Another major site we had not seen was the whole Montmartre area. To get there, we rode this "petit train", bouncing all the way up and down the hills of
Montmartre. This area has a history interwoven with artists. For a long time, it was outside the official city limits of Paris, so it became a popular gathering place, without the taxes imposed within Paris. The area was slated for destruction when Paris was undergoing its urban renewal, and was saved by artists who helped preserve its unique character.

Renoir's painting "Bal du moulin de la Galette" celebrates a summer afternoon with people gathered in Montmartre near the Moulin de la Galette. Below, you can see the actual windmill that lent its name to the location.

Another artistic site is a restaurant named La Maison Rose, a place painted by various artists, including Utrillo.

We walked around Place des Tertres, where today's artists have license to exhibit paintings. Frankly, we saw no budding Picassos or Dalis or Renoirs. The area was even more crowded than the area around the Eiffel Tower. Since we were there in early spring, presumably we were there when crowds were light. Can't imagine what it is like in the summer--although I am happy to miss the crowds.

One other find was a
Wallace fountain. We had learned of them from the guide who took us around Montmartre. The fountain name derives not from the designer but from Richard Wallace who underwrote the cost to have hundreds of these fountains placed around Paris.

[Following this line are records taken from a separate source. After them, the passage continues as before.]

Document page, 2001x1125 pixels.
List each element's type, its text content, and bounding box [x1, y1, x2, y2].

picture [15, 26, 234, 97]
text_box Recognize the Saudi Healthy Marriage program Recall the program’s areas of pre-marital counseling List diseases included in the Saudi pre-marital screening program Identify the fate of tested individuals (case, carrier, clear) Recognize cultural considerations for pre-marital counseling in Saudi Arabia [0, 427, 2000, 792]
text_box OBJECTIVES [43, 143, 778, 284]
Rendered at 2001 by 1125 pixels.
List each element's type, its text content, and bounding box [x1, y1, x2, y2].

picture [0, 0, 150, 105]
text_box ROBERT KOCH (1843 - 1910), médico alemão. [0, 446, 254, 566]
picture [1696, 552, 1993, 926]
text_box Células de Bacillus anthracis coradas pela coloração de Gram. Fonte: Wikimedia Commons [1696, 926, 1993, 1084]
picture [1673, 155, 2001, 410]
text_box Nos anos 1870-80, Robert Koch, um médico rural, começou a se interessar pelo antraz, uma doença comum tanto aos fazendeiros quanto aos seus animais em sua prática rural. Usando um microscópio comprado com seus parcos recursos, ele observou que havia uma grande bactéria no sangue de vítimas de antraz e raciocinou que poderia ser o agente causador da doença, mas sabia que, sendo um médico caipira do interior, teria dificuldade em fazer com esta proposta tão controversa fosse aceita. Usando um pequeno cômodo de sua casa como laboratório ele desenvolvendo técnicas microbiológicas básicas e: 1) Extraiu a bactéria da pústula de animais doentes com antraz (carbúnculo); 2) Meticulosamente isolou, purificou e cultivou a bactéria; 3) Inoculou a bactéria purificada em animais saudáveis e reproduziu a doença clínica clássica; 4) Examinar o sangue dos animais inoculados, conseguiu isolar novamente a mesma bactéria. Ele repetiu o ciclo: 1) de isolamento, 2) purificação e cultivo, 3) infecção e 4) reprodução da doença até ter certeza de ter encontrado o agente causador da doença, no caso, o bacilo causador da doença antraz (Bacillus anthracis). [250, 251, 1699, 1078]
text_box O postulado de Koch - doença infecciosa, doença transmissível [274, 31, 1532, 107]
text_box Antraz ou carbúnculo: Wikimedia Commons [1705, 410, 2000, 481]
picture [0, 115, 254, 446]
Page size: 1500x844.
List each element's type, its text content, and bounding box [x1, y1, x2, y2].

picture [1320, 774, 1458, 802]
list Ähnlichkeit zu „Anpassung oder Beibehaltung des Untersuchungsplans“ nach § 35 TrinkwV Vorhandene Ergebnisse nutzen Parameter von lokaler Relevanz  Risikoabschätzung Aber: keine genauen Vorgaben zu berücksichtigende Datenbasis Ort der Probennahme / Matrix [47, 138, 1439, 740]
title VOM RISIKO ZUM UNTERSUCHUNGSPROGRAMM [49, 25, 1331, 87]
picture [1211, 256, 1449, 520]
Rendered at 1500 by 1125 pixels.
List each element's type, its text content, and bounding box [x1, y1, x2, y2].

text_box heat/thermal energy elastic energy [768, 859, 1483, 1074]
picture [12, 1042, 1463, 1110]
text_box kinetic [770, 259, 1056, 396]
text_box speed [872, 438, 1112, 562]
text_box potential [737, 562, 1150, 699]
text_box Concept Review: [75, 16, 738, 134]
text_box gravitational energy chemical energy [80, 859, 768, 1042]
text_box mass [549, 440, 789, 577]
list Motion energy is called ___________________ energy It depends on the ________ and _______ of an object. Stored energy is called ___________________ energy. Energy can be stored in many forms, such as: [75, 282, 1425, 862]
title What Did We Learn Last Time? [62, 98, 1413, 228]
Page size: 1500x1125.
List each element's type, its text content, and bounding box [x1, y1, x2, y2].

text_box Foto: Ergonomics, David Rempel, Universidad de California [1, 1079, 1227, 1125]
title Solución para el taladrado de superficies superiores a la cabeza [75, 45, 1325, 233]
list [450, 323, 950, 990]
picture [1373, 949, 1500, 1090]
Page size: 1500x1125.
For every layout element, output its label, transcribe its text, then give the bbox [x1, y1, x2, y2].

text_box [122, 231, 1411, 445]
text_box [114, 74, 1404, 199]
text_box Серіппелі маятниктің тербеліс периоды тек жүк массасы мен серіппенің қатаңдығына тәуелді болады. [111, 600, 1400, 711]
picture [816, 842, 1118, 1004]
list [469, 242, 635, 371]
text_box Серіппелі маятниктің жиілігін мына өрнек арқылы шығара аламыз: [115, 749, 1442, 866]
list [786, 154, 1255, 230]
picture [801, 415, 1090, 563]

The crowning glory of Montmartre is the Basilica of Sacré-Cœur. This 19th century site was built to commemorate deaths suffered in the Franco-Prussian War and the
resulting uprising of working classes in Paris in the Paris Commune.

In addition to the over-the-top architecture of the basilica, its location at the height of Montmartre gives it a commanding view of Paris.

Perhaps you are wondering about some of the other iconic Parisian sights that I have not mentioned. Well, 10 years ago we toured Notre Dame, spent some time in the Louvre, and drove along the Avenue des Champs-Élysées, including stopping at the Arc de Triomphe.

So, that leaves quite a few places we have not yet seen. Oh, we need more time. . .

Until then, we can just say--we'll always have Paris. . .to go back to someday.


Beverly said...

Thanks for the wonderful sightseeing trip.

Thanks for your thought over on Facebook.

Jayne said...

What a wonderful trip, and how nice that you got to see things you missed 10 years ago. Thanks for taking us along!

Anvilcloud said...

It continues to seem like a trip for the ages.

Tossing Pebbles in the Stream said...

Very interesting post.

I hear rumours that I may get taken to Paris. In the meantime I expect "We will always have Antwerp!"

Anonymous said...

WOW! I'm going to have Hubby look at these, just in case he wants to plan a surprise.

Anonymous said...

My brother, Philip, (Tossing Pebbles in the Stream)emailed me your blog about your recent trip to France. I have enjoyed it so much as it brought back many fond memories of the places I have visited with my family. Your photos are excellent and your thoughtful comments were much appreciated. Thank you!

amarkonmywall said...

What a wonderful tour through your trip! I loved Provence so much and I can't wait to get back to that general area of the world. Paris- well, I was too young to really appreciate it so these are delightful photos to me. Mostly I remember Notre Dame and the impressionist museum. The thing is, the HISTORY. Like Marie de Medici- can you imagine what went into that palace? The lives of the builders and servants and all the ladies in waiting and that of Marie, herself? Mind boggling. I love it.

JeanMac said...

Spent a week in Paris in September 09 - it's all people say and more. Loved the Tower - still takes my breath away to see pictures of it!